Cuando salí de Rusia y me mudé a Israel a finales de los años
1960, fui bien recibido. Sin embargo, al cabo de algunos años en que llegaban
mayores y mayores oleadas de inmigrantes rusos, dejé de ser el tipo raro, algo
exótico, para convertirme en una gota más en una inundación de extranjeros. Los
rusos judíos de pronto fueron odiados por los inmigrantes de la oleada anterior,
porque empezaron a competir por los trabajos peor pagados y por las viviendas
subvencionadas. Antes yo era una persona; al día siguiente, me miraban como un
aprovechado en busca de privilegios inmerecidos.
Los Maestros del Discurso dieron el tono del debate,
presionando aquí, aflojando tensiones en otros momentos. Lo que hacen es
controlar el debate, en provecho propio, exclusivamente. Yo siento mucha empatía
por los inmigrantes. Estuve un tiempo errante en el oleaje de la inmigración
masiva, y fue una época miserable. La inmigración masiva es un error, que se
debe evitar en la medida de lo posible. Es mejor quedarse en su propia tierra
con sus amigos de toda la vida y su idioma propio. Si uno tiene que mudarse,
entonces mejor buscarse un lugar donde los extranjeros sean escasos.
Las sociedades basadas en la solidaridad como la Unión Soviética
y Cuba no autorizaron la inmigración, ni hacia dentro ni hacia fuera, y tuvieron
razón. La inmigración destruye la solidaridad, mientras que la emigración se
lleva a los cerebros del país. Estas sociedades socialistas no tenían racismo de
ningún tipo, porque sus ciudadanos no se veían amenazados por las arremetidas
migratorias.

**Instrucciones:**
1 - En el texto sobre la inmigración, ¿a qué país se mudó quien narra al salir de Rusia, y en qué época?
2 - Continúa el texto sobre la inmigración a partir de su última oración.

**Datos almacenados:**

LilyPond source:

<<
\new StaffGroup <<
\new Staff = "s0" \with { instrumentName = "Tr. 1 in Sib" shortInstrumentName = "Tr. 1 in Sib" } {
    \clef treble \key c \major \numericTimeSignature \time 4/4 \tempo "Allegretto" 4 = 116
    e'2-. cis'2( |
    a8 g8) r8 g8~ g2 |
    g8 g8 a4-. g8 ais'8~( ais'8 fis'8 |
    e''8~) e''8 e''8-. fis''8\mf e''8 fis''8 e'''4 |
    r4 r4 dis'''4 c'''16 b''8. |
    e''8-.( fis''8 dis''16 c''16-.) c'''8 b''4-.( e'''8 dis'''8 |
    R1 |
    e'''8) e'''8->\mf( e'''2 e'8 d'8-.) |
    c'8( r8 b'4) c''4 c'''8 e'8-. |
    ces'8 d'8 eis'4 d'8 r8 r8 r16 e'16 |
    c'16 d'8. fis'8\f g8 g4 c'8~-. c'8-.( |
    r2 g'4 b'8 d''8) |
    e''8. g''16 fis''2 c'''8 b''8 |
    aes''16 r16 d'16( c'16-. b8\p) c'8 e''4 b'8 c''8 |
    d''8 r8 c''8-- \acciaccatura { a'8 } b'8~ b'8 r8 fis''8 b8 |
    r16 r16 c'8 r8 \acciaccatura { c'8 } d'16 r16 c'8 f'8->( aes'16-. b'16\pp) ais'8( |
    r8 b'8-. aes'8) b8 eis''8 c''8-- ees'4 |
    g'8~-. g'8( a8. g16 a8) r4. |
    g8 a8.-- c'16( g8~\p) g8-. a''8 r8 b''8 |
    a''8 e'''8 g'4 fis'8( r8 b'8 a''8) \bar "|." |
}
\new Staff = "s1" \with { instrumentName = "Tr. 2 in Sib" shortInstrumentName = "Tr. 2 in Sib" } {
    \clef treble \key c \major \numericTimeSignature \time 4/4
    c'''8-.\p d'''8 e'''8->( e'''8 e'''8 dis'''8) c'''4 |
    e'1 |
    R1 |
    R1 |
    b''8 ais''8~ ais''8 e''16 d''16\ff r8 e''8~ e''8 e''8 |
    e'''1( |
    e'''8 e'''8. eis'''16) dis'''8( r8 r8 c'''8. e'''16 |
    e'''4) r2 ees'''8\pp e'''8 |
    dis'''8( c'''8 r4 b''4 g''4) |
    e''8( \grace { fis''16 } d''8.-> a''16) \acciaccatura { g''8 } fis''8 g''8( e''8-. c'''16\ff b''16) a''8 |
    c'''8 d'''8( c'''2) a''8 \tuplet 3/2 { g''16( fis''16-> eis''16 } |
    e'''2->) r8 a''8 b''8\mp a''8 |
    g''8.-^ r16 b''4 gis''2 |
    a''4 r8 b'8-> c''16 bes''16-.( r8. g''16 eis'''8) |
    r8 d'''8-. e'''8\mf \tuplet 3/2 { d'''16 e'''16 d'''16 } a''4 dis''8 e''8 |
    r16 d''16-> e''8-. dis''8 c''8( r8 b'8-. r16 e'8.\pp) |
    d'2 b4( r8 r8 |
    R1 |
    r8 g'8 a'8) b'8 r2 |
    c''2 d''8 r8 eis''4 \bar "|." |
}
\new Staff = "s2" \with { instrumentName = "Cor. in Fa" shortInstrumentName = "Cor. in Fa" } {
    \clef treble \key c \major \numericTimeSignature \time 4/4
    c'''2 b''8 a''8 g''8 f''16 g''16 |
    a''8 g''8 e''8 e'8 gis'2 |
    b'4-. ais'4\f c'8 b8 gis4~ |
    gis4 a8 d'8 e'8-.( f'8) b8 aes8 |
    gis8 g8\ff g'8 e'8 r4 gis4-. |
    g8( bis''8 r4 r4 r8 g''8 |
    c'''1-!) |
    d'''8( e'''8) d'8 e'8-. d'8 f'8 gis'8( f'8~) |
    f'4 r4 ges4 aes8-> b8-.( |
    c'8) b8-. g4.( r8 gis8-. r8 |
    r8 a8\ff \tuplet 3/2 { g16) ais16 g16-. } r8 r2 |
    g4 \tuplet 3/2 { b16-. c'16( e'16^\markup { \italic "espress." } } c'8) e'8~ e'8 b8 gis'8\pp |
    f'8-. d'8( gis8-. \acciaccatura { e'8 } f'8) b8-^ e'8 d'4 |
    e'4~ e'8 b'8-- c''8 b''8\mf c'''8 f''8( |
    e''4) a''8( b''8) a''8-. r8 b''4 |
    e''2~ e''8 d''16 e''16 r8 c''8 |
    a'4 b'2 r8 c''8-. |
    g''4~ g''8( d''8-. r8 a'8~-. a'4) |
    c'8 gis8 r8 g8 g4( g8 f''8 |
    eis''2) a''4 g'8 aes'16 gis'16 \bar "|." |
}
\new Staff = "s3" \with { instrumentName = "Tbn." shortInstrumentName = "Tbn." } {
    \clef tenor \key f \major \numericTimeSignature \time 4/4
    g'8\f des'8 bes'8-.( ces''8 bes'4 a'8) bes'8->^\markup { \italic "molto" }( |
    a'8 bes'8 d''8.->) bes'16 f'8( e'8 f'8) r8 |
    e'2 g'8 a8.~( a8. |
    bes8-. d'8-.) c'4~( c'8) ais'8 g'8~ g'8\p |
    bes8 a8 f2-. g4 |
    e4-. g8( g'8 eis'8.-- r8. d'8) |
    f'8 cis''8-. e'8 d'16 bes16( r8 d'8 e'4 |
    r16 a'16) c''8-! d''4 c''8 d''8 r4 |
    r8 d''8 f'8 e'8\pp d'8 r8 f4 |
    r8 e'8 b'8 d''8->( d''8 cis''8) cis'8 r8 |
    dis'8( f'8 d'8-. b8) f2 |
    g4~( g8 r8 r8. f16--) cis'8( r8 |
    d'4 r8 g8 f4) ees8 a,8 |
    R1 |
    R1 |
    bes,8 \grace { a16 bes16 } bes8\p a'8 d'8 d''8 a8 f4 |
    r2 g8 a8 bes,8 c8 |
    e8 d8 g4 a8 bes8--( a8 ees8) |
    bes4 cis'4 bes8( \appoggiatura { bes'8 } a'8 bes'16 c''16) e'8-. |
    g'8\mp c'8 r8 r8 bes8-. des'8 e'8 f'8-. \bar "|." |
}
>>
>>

**Respuestas:**
1 - A Israel, a finales de los años 1960.

2 -
Yo nunca le eché la culpa de mis desgracias como inmigrante en
una corriente masiva al racismo local. Fui parte de una ola invasora, y la gente
del lugar tenía quejas muy reales por ello, porque nuestra llegada les hizo
perder algunas de sus posiciones. Después fueron llegando más y más de estas
oleadas, y ahora tenemos que pagar más aún por nuestros apartamentos, y tenemos
menos espacio para movernos.
Además, la inmigración masiva degrada el estatuto de los
extranjeros en general. Antes, los extranjeros eran gente que buscaba nuevas
aberturas mentales, o prefería vivir lejos de casa, como Joyce en Trieste, Ezra
Pound en Italia, Fennolosa en Japón, Byron en Grecia, y Nabokov en Suiza. Y sin
pretender a tanto, uno podía encontrarse todavía con “nuestro hombre en La
Habana”, y con un gran duque ruso en otras tierras. Pero ahora, por culpa de los
inmigrantes en masa, ya no tiene gracia ser un extranjero. El problema no es la
inmigración, sino la masividad de la inmigración.
La etnicidad no es un factor decisivo, a pesar del mantra
racialista. La inmigración, aun tarándose de la misma categoría étnica,
significa problemas. Los japoneses autorizan la inmigración de los descendientes
de los japoneses que se habían marchado a América latina en el siglo anterior, y
se desilusionaron mucho. Ahora les pagan una suma decente a aquellos inmigrantes
que aceptan marcharse de Japón. Y eso que son de la “misma raza”, pero es que
culturalmente se han vuelto demasiado diferentes para la sociedad japonesa y sus
costumbres basadas en la solidaridad. En Palestina, los que regresan, los hijos
de los refugiados de 1948, se quejan de que la gente, sus primos lejanos,
prácticamente, no los reciben bien. En Alemania, los que vuelven, siendo de
origen germánico, los “volksdeutsch” de Rusia y Jazastán, permanecen extraños a
la gente del lugar.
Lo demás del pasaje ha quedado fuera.